2015 GSA Annual Meeting in Baltimore, Maryland, USA (1-4 November 2015)

Paper No. 227-29
Presentation Time: 9:00 AM-6:30 PM


CARLEY, Tamara L., Geology and Environmental Geosciences, Lafayette College, 116 Van Wickle Hall, Easton, PA 18042, MILLER, Calvin F., Department of Earth & Environmental Sciences, Vanderbilt University, Nashville, TN 37235, COBLE, Matthew A., Department of Geological Sciences, Stanford University, Stanford, CA 94305, BANIK, Tenley J., Earth and Environmental Sciences, Vanderbilt University, Nashville, TN 37235, FISHER, Christopher M., School of the Environment, Washington State University, Pullman, WA 99164, SCHMITT, Axel K., Earth and Space Sciences, University of California-Los Angeles, Los Angeles, CA 90095, JORDAN, Brennan T., Department of Earth Science, University of South Dakota, Vermillion, SD 57069, HANCHAR, John M., Dept of Earth Sciences, Memorial University of Newfoundland, St John's, NF A1B 3X5, Canada, ECONOMOS, Rita C., Earth and Space Sciences, University of California-Los Angeles, Los Angeles, CA 90095-1577 and PADILLA, Abraham De Jesus, Earth & Environmental Sciences, Vanderbilt University, Nashville, TN 37235, carleyt@lafayette.edu

Zircon, a robust geochronometer and recorder of magmatic evolution, is especially valuable in Iceland where high heat flux and hydrothermal alteration complicate investigations of silicic melts.
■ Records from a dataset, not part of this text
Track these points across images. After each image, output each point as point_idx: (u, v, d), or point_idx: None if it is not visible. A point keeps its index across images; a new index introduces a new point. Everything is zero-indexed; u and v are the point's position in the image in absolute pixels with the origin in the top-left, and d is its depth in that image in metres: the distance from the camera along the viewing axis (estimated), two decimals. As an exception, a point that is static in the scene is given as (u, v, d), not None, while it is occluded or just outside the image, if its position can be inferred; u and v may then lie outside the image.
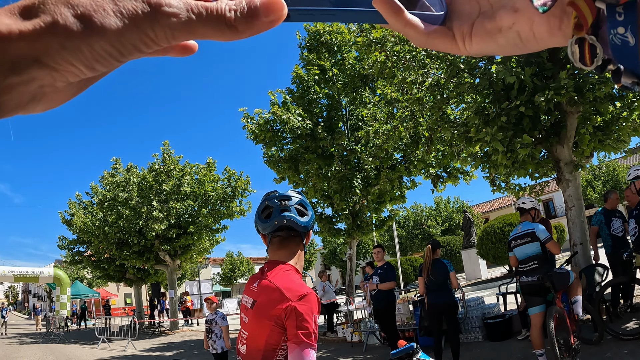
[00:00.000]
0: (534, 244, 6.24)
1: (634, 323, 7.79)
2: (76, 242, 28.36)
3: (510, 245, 6.50)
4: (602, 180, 40.45)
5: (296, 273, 2.14)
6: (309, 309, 1.96)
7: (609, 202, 8.54)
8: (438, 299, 7.38)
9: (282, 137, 13.81)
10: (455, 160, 12.79)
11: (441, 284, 7.40)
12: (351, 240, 14.63)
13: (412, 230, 45.87)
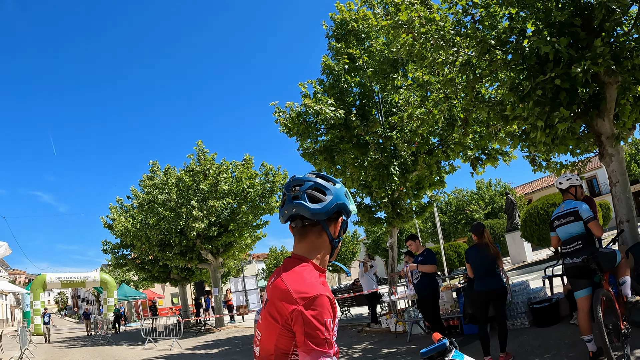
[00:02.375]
0: (578, 224, 5.92)
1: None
2: (119, 245, 28.99)
3: (553, 225, 6.19)
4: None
5: (313, 270, 1.95)
6: (319, 314, 1.79)
7: None
8: (487, 286, 7.01)
9: (316, 128, 13.64)
10: (493, 141, 12.43)
11: (489, 269, 7.08)
12: (392, 229, 14.40)
13: (455, 215, 45.29)
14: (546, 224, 20.70)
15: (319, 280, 1.89)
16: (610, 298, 5.46)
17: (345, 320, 16.67)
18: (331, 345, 1.78)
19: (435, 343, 2.16)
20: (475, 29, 8.75)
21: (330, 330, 1.79)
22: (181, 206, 22.21)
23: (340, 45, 13.94)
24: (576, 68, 7.17)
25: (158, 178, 24.37)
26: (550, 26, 8.04)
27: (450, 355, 2.09)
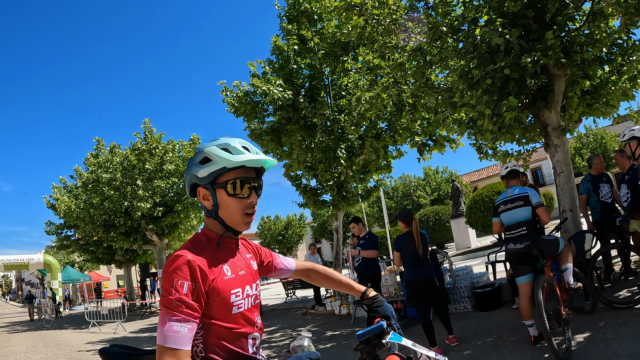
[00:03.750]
0: (526, 209, 6.00)
1: (627, 291, 7.65)
2: (63, 226, 27.97)
3: (498, 210, 6.26)
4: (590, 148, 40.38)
5: (200, 238, 2.02)
6: (170, 273, 1.80)
7: (594, 167, 8.37)
8: (418, 275, 6.91)
9: (263, 109, 13.45)
10: (440, 128, 12.52)
11: (422, 257, 7.00)
12: (337, 212, 14.40)
13: (401, 201, 45.82)
14: (491, 211, 21.14)
15: (194, 246, 1.94)
16: (552, 284, 5.57)
17: (291, 303, 16.70)
18: (178, 308, 1.75)
19: (372, 325, 2.09)
20: (428, 14, 8.73)
21: (181, 293, 1.76)
22: (126, 186, 21.60)
23: (291, 27, 13.75)
24: (526, 58, 7.24)
25: (103, 156, 23.64)
26: (503, 16, 8.09)
27: (387, 337, 2.03)
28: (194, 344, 1.85)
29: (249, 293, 2.01)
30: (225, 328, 1.89)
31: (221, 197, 1.99)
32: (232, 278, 1.94)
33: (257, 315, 2.06)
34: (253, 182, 2.03)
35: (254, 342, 2.01)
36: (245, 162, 1.97)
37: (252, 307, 2.02)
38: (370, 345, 2.06)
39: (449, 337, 6.95)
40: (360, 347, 2.06)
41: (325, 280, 2.53)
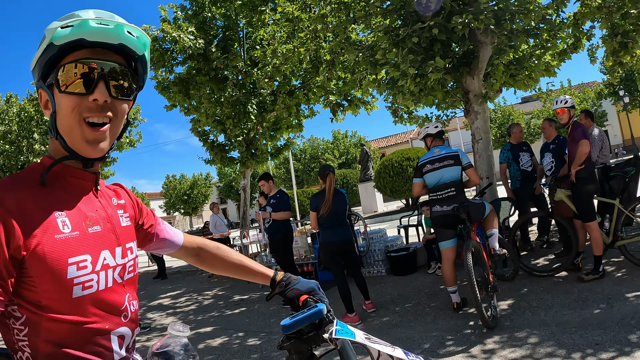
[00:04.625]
0: (455, 169, 5.71)
1: (544, 259, 7.71)
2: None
3: (422, 170, 5.89)
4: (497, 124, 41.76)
5: (24, 171, 1.33)
6: None
7: (513, 135, 8.36)
8: (337, 236, 6.48)
9: (172, 57, 12.50)
10: (356, 88, 12.26)
11: (340, 218, 6.59)
12: (245, 170, 13.80)
13: (309, 163, 45.73)
14: (400, 177, 21.37)
15: (13, 181, 1.23)
16: (479, 250, 5.35)
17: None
18: None
19: (305, 310, 1.46)
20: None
21: None
22: (22, 139, 19.81)
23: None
24: (457, 19, 6.97)
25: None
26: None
27: (331, 329, 1.37)
28: (16, 348, 1.20)
29: (110, 263, 1.31)
30: (65, 323, 1.19)
31: (57, 100, 1.27)
32: (74, 237, 1.23)
33: (129, 299, 1.37)
34: (100, 66, 1.26)
35: (121, 343, 1.33)
36: (75, 30, 1.21)
37: (117, 286, 1.33)
38: (303, 341, 1.45)
39: (365, 303, 6.65)
40: (287, 345, 1.44)
41: (220, 263, 1.82)
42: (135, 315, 1.40)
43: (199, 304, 9.18)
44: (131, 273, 1.42)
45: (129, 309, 1.36)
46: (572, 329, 4.59)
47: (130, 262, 1.41)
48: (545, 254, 7.96)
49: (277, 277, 1.76)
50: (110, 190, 1.52)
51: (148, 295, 11.24)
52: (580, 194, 6.06)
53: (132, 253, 1.44)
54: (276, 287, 1.74)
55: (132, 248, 1.45)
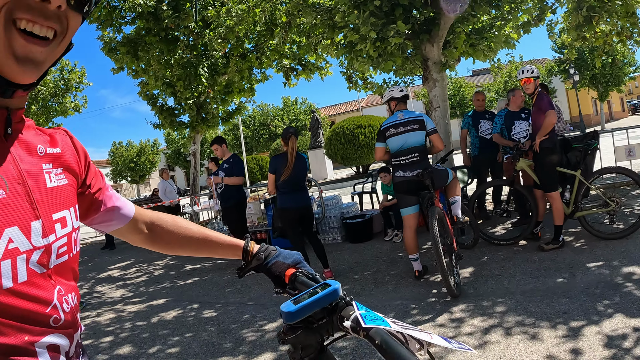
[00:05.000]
0: (420, 134, 5.53)
1: (501, 228, 7.72)
2: None
3: (385, 134, 5.68)
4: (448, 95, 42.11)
5: None
6: None
7: (476, 104, 8.27)
8: (294, 202, 6.25)
9: (121, 16, 11.84)
10: (311, 53, 11.98)
11: (300, 183, 6.35)
12: (195, 135, 13.35)
13: (258, 130, 45.15)
14: (351, 144, 21.28)
15: None
16: (443, 217, 5.22)
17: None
18: None
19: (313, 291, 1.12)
20: None
21: None
22: None
23: None
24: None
25: None
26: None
27: (352, 314, 1.02)
28: None
29: (21, 246, 0.89)
30: None
31: None
32: None
33: (61, 295, 0.97)
34: None
35: (56, 356, 0.95)
36: None
37: (38, 279, 0.92)
38: (312, 331, 1.08)
39: (324, 271, 6.47)
40: (291, 338, 1.07)
41: (178, 239, 1.42)
42: (72, 315, 1.00)
43: (150, 275, 8.84)
44: (63, 256, 1.00)
45: (60, 310, 0.95)
46: (537, 297, 4.56)
47: (60, 242, 0.99)
48: (501, 223, 7.99)
49: (251, 248, 1.42)
50: (41, 136, 1.07)
51: (96, 267, 10.78)
52: (543, 164, 6.03)
53: (66, 226, 1.01)
54: (252, 260, 1.40)
55: (66, 219, 1.02)
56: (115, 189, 38.10)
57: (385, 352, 0.90)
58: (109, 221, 1.32)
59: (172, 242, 1.44)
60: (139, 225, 1.40)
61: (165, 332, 5.35)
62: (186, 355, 4.51)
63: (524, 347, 3.60)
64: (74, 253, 1.05)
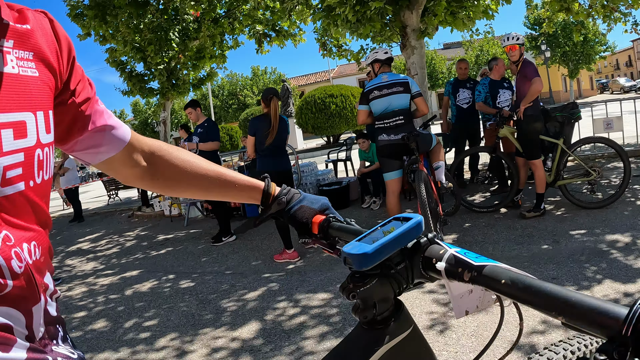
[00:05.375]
0: (405, 96, 5.36)
1: (480, 196, 7.68)
2: None
3: (369, 97, 5.49)
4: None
5: None
6: None
7: (459, 72, 8.16)
8: (275, 166, 5.98)
9: (87, -22, 11.30)
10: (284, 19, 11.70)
11: (281, 146, 6.13)
12: (165, 102, 12.95)
13: (227, 100, 44.47)
14: (322, 113, 21.02)
15: None
16: (428, 182, 5.10)
17: (114, 205, 15.09)
18: None
19: (393, 222, 0.89)
20: None
21: None
22: None
23: None
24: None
25: None
26: None
27: (442, 253, 0.79)
28: None
29: None
30: None
31: None
32: None
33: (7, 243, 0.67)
34: None
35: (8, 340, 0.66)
36: None
37: None
38: (389, 279, 0.84)
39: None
40: (364, 290, 0.82)
41: (185, 175, 1.13)
42: (28, 278, 0.70)
43: (122, 246, 8.58)
44: (15, 184, 0.69)
45: (5, 270, 0.66)
46: (524, 263, 4.51)
47: (9, 160, 0.68)
48: (479, 191, 7.96)
49: (272, 190, 1.20)
50: (6, 9, 0.75)
51: (65, 240, 10.44)
52: (527, 131, 5.96)
53: (23, 137, 0.70)
54: (272, 204, 1.18)
55: (25, 126, 0.71)
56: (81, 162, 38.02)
57: (525, 291, 0.66)
58: (97, 147, 0.99)
59: (177, 178, 1.14)
60: (136, 155, 1.08)
61: (141, 304, 5.16)
62: (165, 327, 4.34)
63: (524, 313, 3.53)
64: (37, 181, 0.73)
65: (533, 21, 37.13)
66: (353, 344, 0.87)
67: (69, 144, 0.94)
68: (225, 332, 4.01)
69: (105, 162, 1.03)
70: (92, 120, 0.95)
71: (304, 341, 3.60)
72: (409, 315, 0.90)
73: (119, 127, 1.02)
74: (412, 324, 0.90)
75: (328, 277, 5.04)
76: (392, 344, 0.85)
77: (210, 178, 1.15)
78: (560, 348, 1.23)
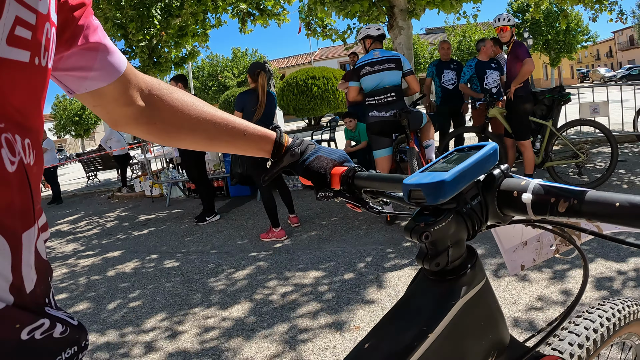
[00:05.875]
0: (396, 73, 5.28)
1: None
2: None
3: (360, 72, 5.39)
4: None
5: None
6: None
7: (441, 52, 8.06)
8: None
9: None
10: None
11: (269, 123, 6.05)
12: (147, 80, 12.73)
13: (207, 81, 43.97)
14: (304, 95, 20.89)
15: None
16: (419, 159, 5.04)
17: (93, 187, 14.82)
18: None
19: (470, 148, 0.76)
20: None
21: None
22: None
23: None
24: None
25: None
26: None
27: (524, 184, 0.67)
28: None
29: None
30: None
31: None
32: None
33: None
34: None
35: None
36: None
37: None
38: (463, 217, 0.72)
39: (290, 217, 6.19)
40: (439, 229, 0.70)
41: (188, 118, 0.96)
42: (34, 177, 0.58)
43: (102, 227, 8.39)
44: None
45: (3, 150, 0.51)
46: (516, 244, 4.48)
47: None
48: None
49: (285, 141, 1.09)
50: None
51: (43, 221, 10.21)
52: (517, 112, 5.93)
53: None
54: (285, 156, 1.07)
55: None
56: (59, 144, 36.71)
57: None
58: (85, 69, 0.79)
59: (178, 123, 0.96)
60: (131, 90, 0.89)
61: (124, 285, 5.03)
62: (151, 307, 4.23)
63: (514, 289, 3.51)
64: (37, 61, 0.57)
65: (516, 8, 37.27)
66: (421, 300, 0.76)
67: (54, 58, 0.72)
68: (215, 311, 3.91)
69: (93, 94, 0.83)
70: (85, 34, 0.75)
71: (297, 319, 3.52)
72: (482, 264, 0.79)
73: (114, 52, 0.83)
74: (485, 275, 0.79)
75: (317, 255, 4.97)
76: (468, 297, 0.73)
77: (216, 124, 1.00)
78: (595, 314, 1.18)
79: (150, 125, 0.94)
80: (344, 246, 5.12)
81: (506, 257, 0.75)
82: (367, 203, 0.99)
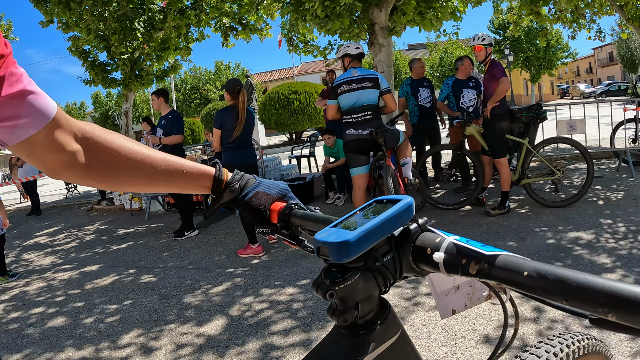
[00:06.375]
0: (374, 92, 5.34)
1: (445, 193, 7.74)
2: None
3: (338, 91, 5.44)
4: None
5: None
6: None
7: (415, 70, 8.12)
8: (241, 159, 5.80)
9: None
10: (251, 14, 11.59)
11: (248, 139, 5.97)
12: (128, 93, 12.66)
13: (189, 94, 43.89)
14: (285, 110, 20.92)
15: None
16: (395, 177, 5.10)
17: (73, 199, 14.70)
18: None
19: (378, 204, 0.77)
20: None
21: None
22: None
23: None
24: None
25: None
26: None
27: (438, 241, 0.67)
28: None
29: None
30: None
31: None
32: None
33: None
34: None
35: None
36: None
37: None
38: (373, 273, 0.72)
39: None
40: (345, 287, 0.71)
41: (125, 160, 0.95)
42: None
43: (80, 240, 8.33)
44: None
45: None
46: (490, 261, 4.53)
47: None
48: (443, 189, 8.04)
49: (224, 176, 1.07)
50: None
51: (22, 234, 10.07)
52: (493, 130, 6.02)
53: None
54: (225, 191, 1.06)
55: None
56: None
57: (559, 285, 0.52)
58: (13, 118, 0.77)
59: (115, 165, 0.94)
60: (63, 136, 0.87)
61: (101, 299, 5.00)
62: (127, 323, 4.21)
63: (487, 306, 3.54)
64: None
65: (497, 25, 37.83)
66: (330, 354, 0.75)
67: None
68: (190, 327, 3.92)
69: (25, 143, 0.82)
70: (8, 83, 0.74)
71: (270, 336, 3.54)
72: (396, 316, 0.78)
73: (41, 96, 0.81)
74: (400, 327, 0.78)
75: (294, 272, 4.98)
76: (377, 352, 0.73)
77: (153, 163, 0.98)
78: (542, 350, 1.18)
79: (88, 170, 0.92)
80: (320, 263, 5.14)
81: (438, 301, 0.77)
82: (302, 241, 0.97)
Using whole rock Hf and Nd isotopes and in situ zircon U-Pb and U-Th ages, O isotopes, and Hf isotopes, we examine contributions from crustal (O) and mantle (Hf, Nd) sources to silicic magmas through time. We analyzed >1000 zircons from 9 volcanic, 6 intrusive, and 10 detrital systems, covering almost all of Iceland’s history (15.6 to 0 Ma) and tectonic settings. Igneous samples are used for focused studies; detrital zircons provide a broad survey of Iceland’s rock record of magmatic history. Zircon εHf (n = 336) ranges from +9 to +17, and correlates with tectonic setting in active volcanic systems (+13 to +16 on rift; +10 to +13 off rift). Whole rock εNd and εHf (and zircon εHf in igneous samples) are positively correlated, falling within and below the lower portion of the range for Icelandic basalts (+11 to +19). Zircon εHf ranged from ~ +13 to +17 early in Iceland’s early history (16-11 Ma), and by ~10 Ma minimum εHf extended to +12. Around 7 Ma, this range began expanding toward even lower values, but maximum values remained consistent. During the late Pleistocene, εHf has ranged from +9 to 17. Our data suggest Miocene zircons record a depleted mantle source, while a new, less depleted mantle source began contributing ~7 Ma. Alternatively, the lower- εHf end member from early Icelandic history became more important after that time. Oxygen isotopes (zrc; n = 753) have a mean δ18O of 3.0 ‰. Approximately 98% of analyses fall below the δ18O range of mantle magma-equilibrated zircon (+5.3 ± 0.3 ‰); 90% of analyses fall between +0.2 and 4.7. While low δ18O does not preclude fractional crystallization of basalt contributing to silicic melt generation, it requires an influence of partial melting or assimilation of crust hydrothermally altered by meteoric water throughout Iceland’s subaerial history. Intriguingly, unlike Hf, O is not correlated with time in the Icelandic zircon record. Regardless of timing of zircon growth with respect to surface conditions and presumed variation in meteoric δ18O (~16 Ma: temperate climate; ~7 Ma: onset of cooling, ~2.5 Ma: full glaciation, ~0 Ma: modern conditions), the average zircon δ18O has remained ~3.0 ‰.